In the Paris Agreement, however, non-Annex 1 countries put aside this principle and pledged to reduce their emissions along with Annex 1 countries. This acknowledged that though we do not have a historical responsibility in reducing emissions, considering the impacts of climate change we will get on board.
This took the form of Nationally Determined Contributions (NDCs) — climate action plan of countries — and, moving forward, Long-term Low Greenhouse Gas Emission Development Strategies (LTSs) in the form of Net Zero targets.
India is within the “2°C compatible” rating — the country’s climate commitment (through 2030) is considered a fair share of global effort, but is not consistent with the Paris Agreement of 1.5°C.
The United States, Russia, China and Japan are on a 4°C (or higher) pathway; Australia, Canada and others are a modicum better, on a 3°C warming pathway.
However, outside the 2°C compatible pathway it all adds up to these major emitters being well outside the fair share range — not at all consistent to the what was agreed upon in Paris in 2015.
In terms of the fair share of equity, countries should have similar emissions-reduction costs vis-à-vis their gross domestic product. But economies like the US and those in the European Union have been high emitters, still have high per capita emissions and have high capacities to act — approaches that focus on equality, equal cumulative emissions and historical responsibility. Yet, their NDCs are highly inequitable; much more stringent reductions are needed, which partially result in negative emission allowances in all years.

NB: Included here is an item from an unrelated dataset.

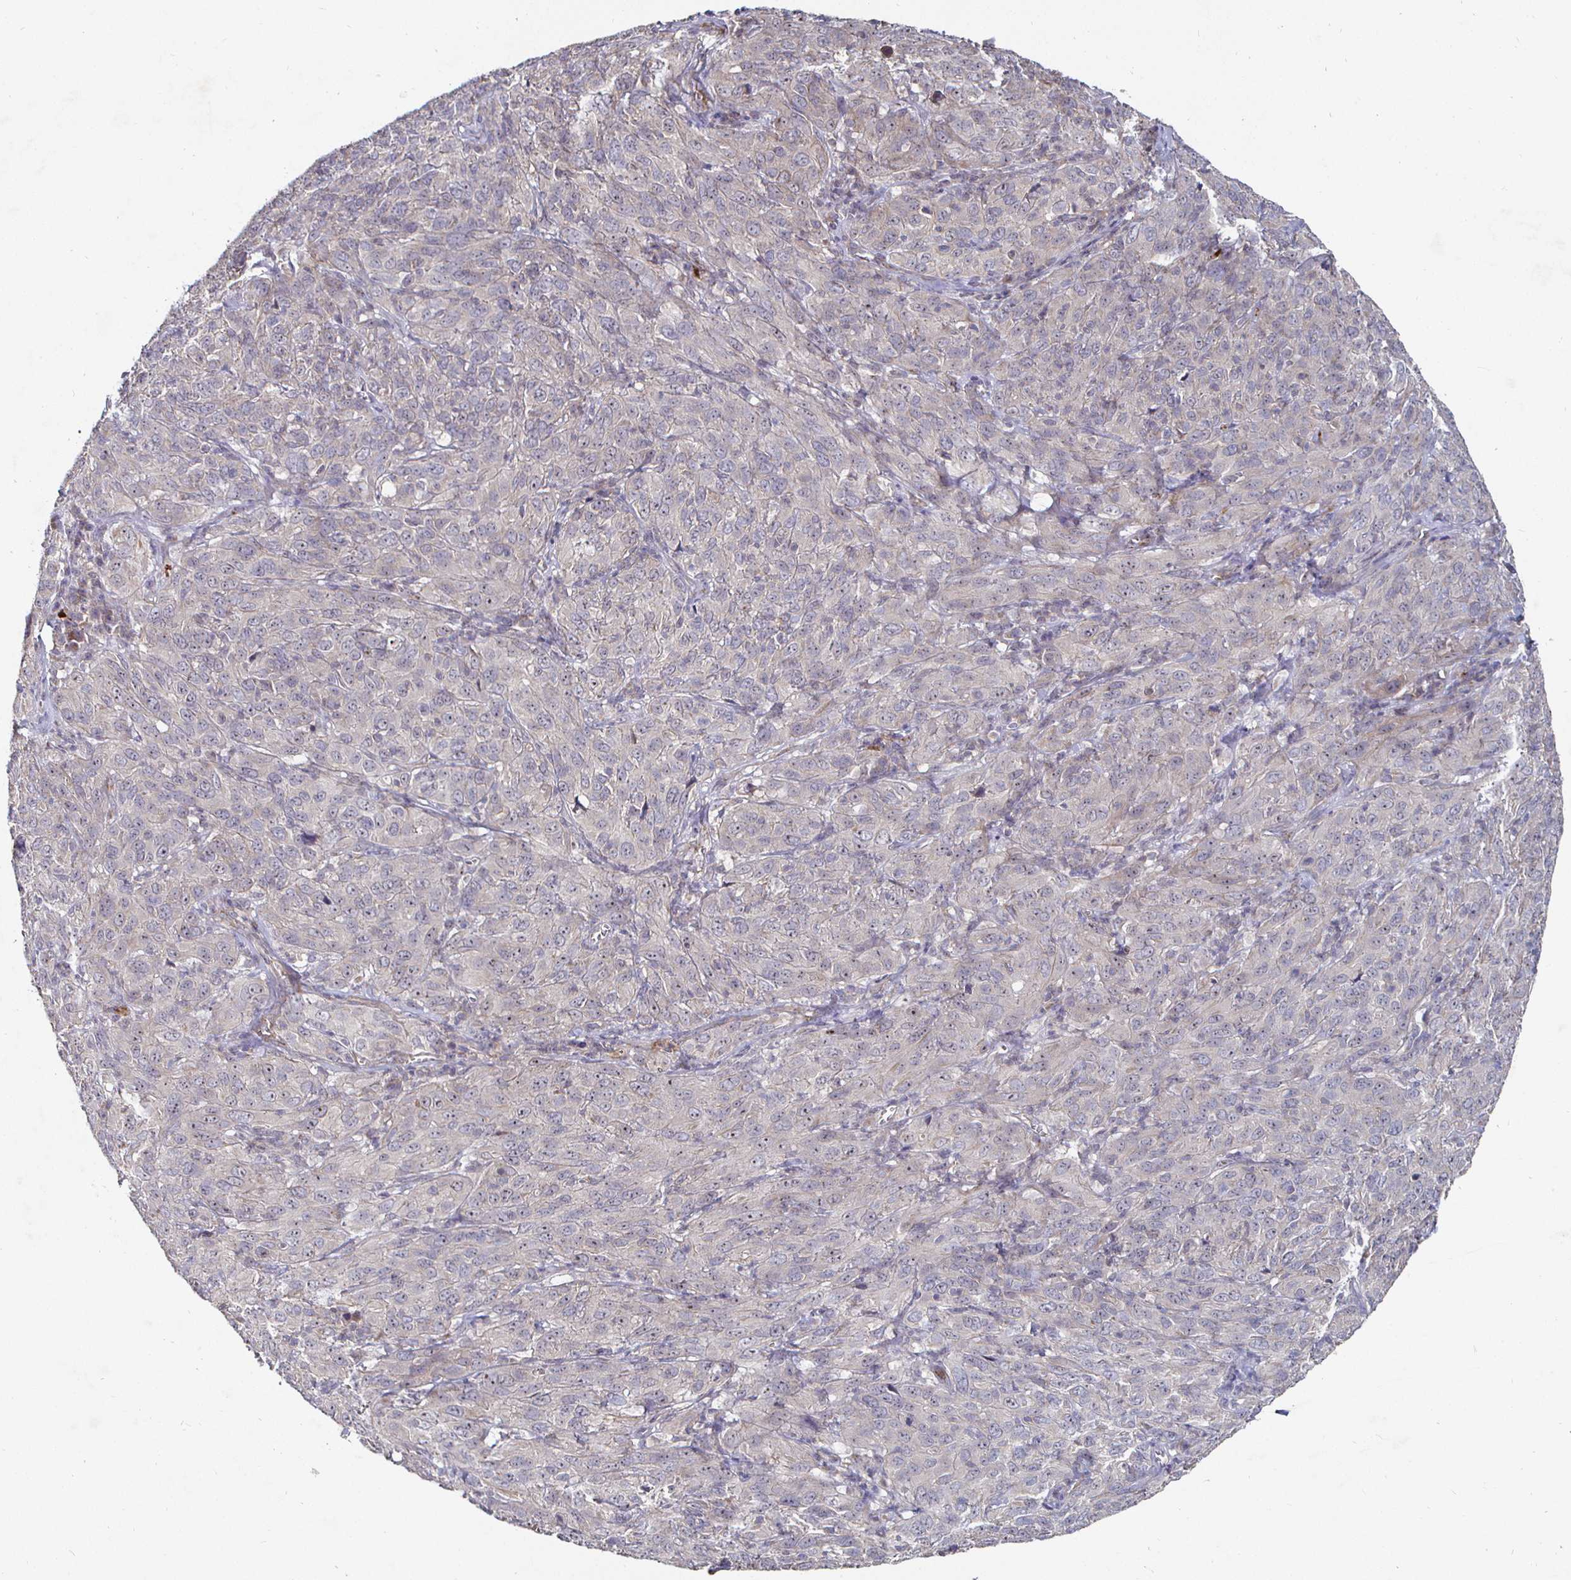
{"staining": {"intensity": "weak", "quantity": "<25%", "location": "cytoplasmic/membranous"}, "tissue": "cervical cancer", "cell_type": "Tumor cells", "image_type": "cancer", "snomed": [{"axis": "morphology", "description": "Normal tissue, NOS"}, {"axis": "morphology", "description": "Squamous cell carcinoma, NOS"}, {"axis": "topography", "description": "Cervix"}], "caption": "A high-resolution photomicrograph shows immunohistochemistry staining of cervical cancer, which reveals no significant staining in tumor cells.", "gene": "NRSN1", "patient": {"sex": "female", "age": 51}}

Country Compatibility of NDCs to the Paris Agreement of below 2°C to 1.5°C; Source: Climate Action Tracker
Ironically, the sense of optimism from countries party to the convention on how they fare with their NDCs indicate the mismatch between expectations and reality. Even if every country fulfils every commitment, global warming would still be more than 3°C.
Now, literally, is the time to act; By the next cycle to update NDCs in 2025, the scale of the task may be beyond reasonable reach. It would be folly for Parties to wait until then to correct the lack of ambition as NDCs are a stepping stone towards Net Zero emissions by mid-century.
Fossil fuel projections for major economies
A dash (–) denotes that no updates were available, Data as of September 2020; source: UNEP Production Gap Report, 2020
Prior to the novel coronavirus disease (COVID-19) pandemic, there were some encouraging signs. Indonesia and the US lowered their projections for coal output. But Russia increased its projections; Australia, Canada, the US and Russia also forecast even larger increases in their oil and gas production. Russia, the US and Canada also expected to produce substantially more gas.
Overall, the net change of developed countries towards 2030 is that there is going to be a substantial increase in gas. This indicates a reluctance to move away from ‘bridging fuel’ natural gas — a major methane (among GHG) emitter. This indicates that developed countries do not intend on a fair and equitable distribution of the carbon pie for developing countries.
Global fossil fuel production needs to decline 6 per cent every year for the next decade for a 1.5°C rise in temperatures, according to the United Nations Environment Programme Production Gap Report. Even for a 2°C rise, it needs to keep decreasing 2 per cent year-on-year.
For a 1.5°C pathway, coal output will have to decrease 11 per cent annually through 2030; oil and gas production should fall 4 per cent and 3 per cent, respectively. But countries aim to produce 120 per cent and 50 per cent more fossil fuel by 2030 than would be consistent with limiting global warming to 1.5°C or 2°C, respectively.
This translates to a 2 per cent annual average growth in global production over the next decade even as all signs point to a continued global fossil fuel production gap.